⟨

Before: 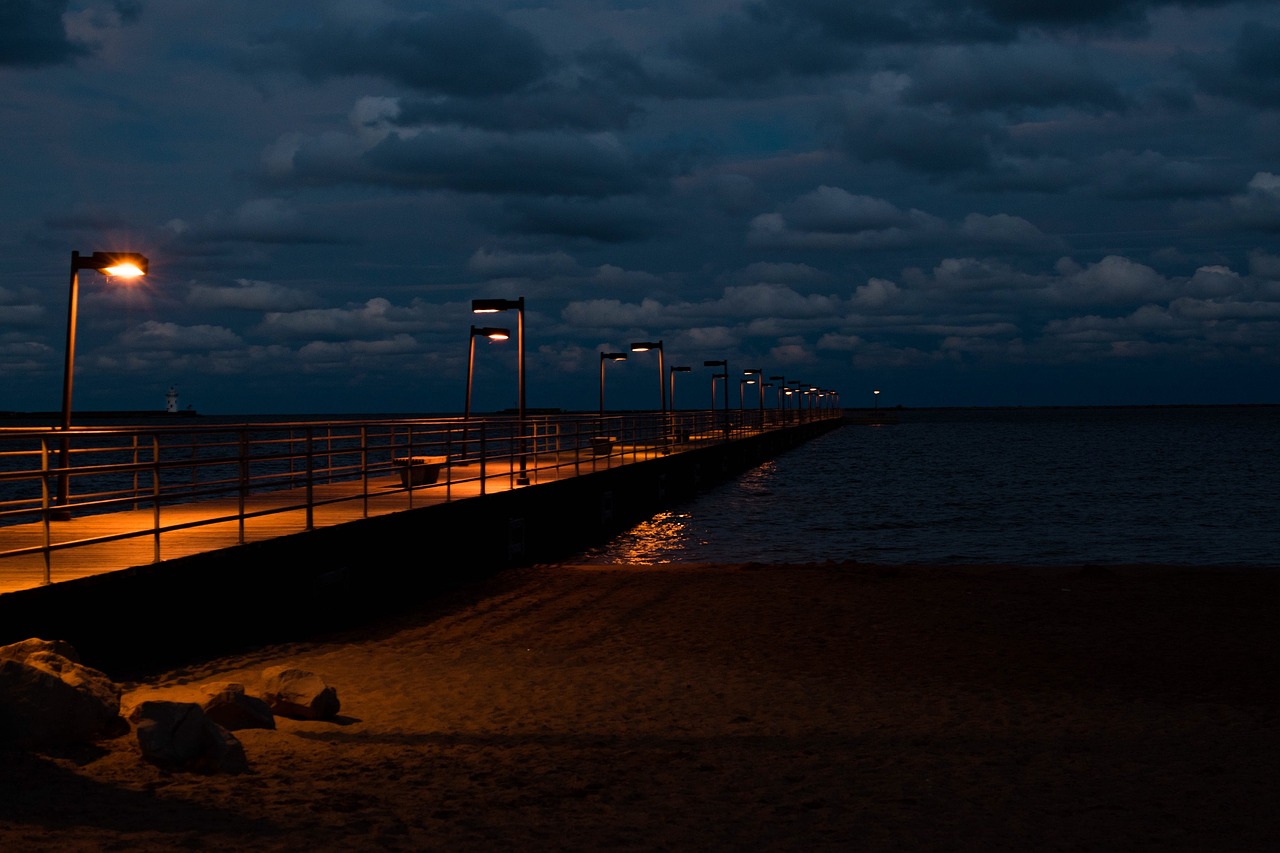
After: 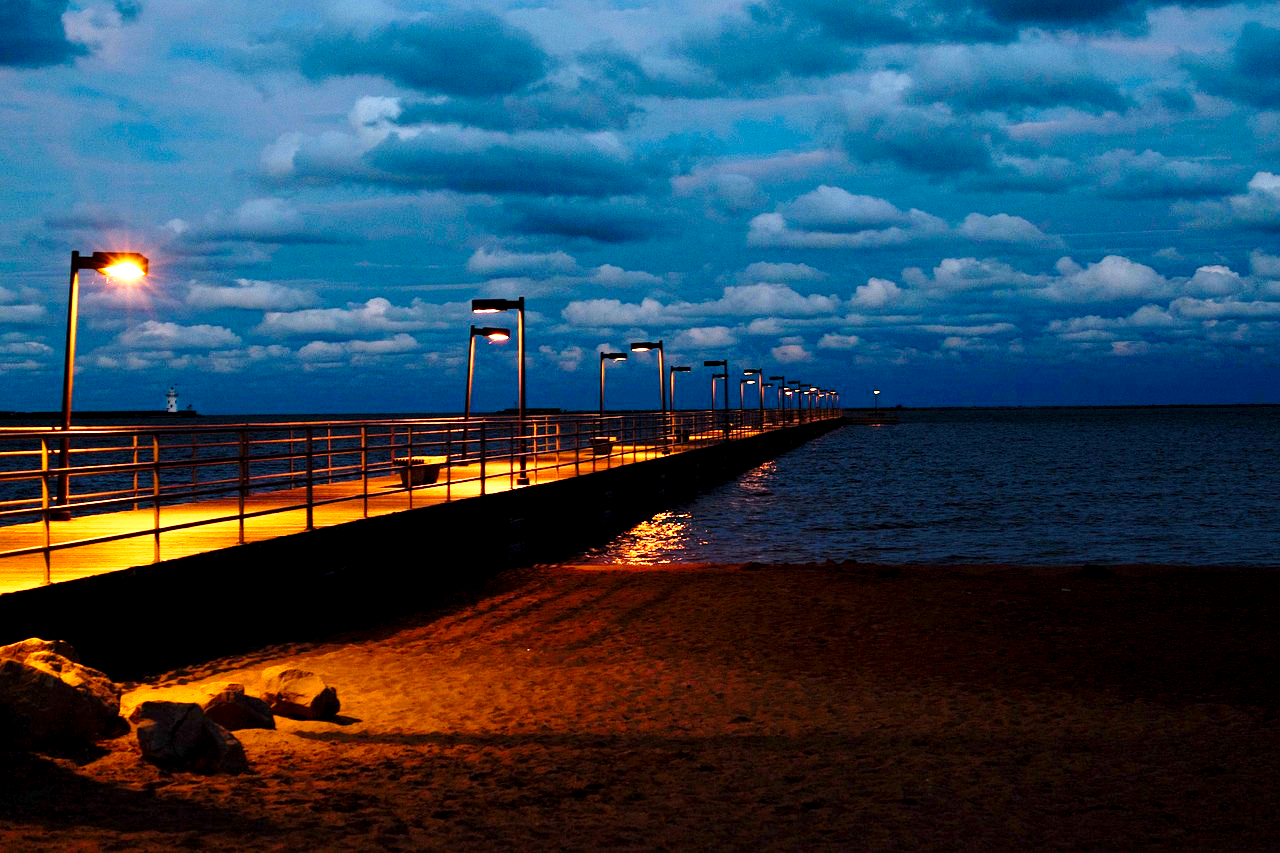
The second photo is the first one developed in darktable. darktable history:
color balance rgb: perceptual saturation grading › global saturation 10.486%
exposure: black level correction 0.001, exposure 1.84 EV, compensate highlight preservation false
base curve: curves: ch0 [(0, 0) (0.028, 0.03) (0.121, 0.232) (0.46, 0.748) (0.859, 0.968) (1, 1)], preserve colors none
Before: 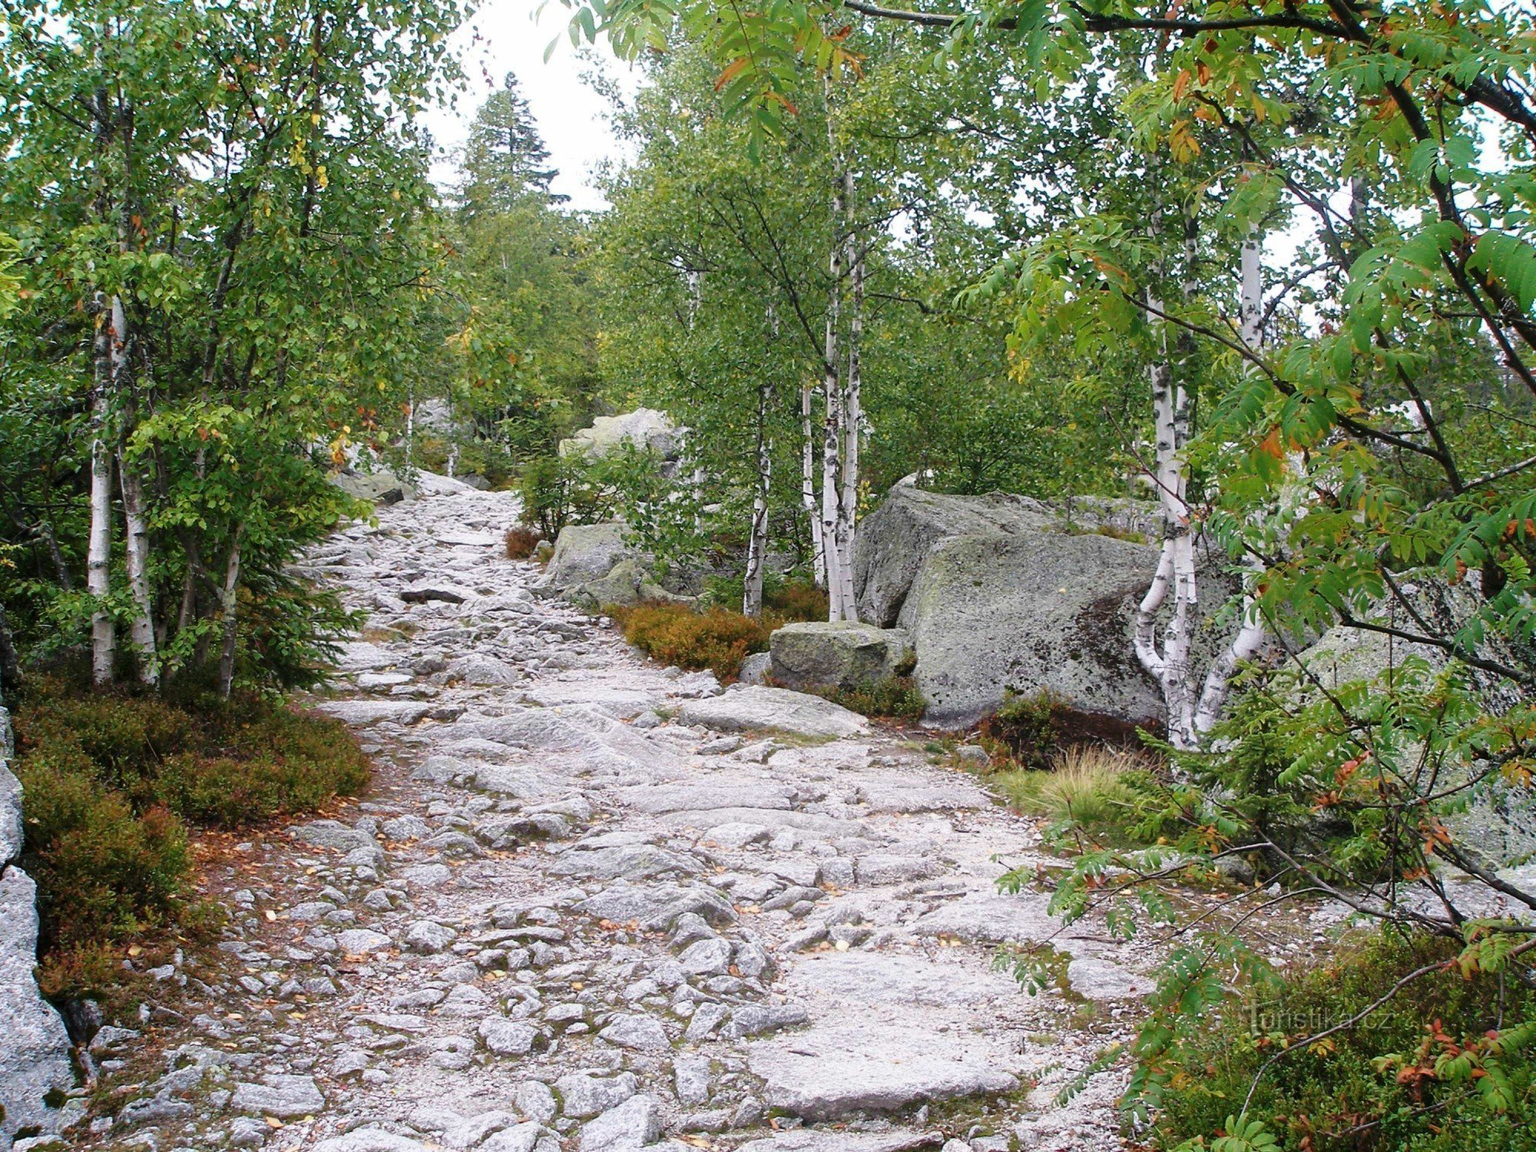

⟩

* _Goal_:
Rewrite the lines of all the records above, replacing "history" with "edit log" and leaving everything else unchanged. Leave out the pictures.

* _Result of the exercise_:
Before: 
After: 
The second photo is the first one developed in darktable. darktable edit log:
color balance rgb: perceptual saturation grading › global saturation 10.486%
exposure: black level correction 0.001, exposure 1.84 EV, compensate highlight preservation false
base curve: curves: ch0 [(0, 0) (0.028, 0.03) (0.121, 0.232) (0.46, 0.748) (0.859, 0.968) (1, 1)], preserve colors none
Before: 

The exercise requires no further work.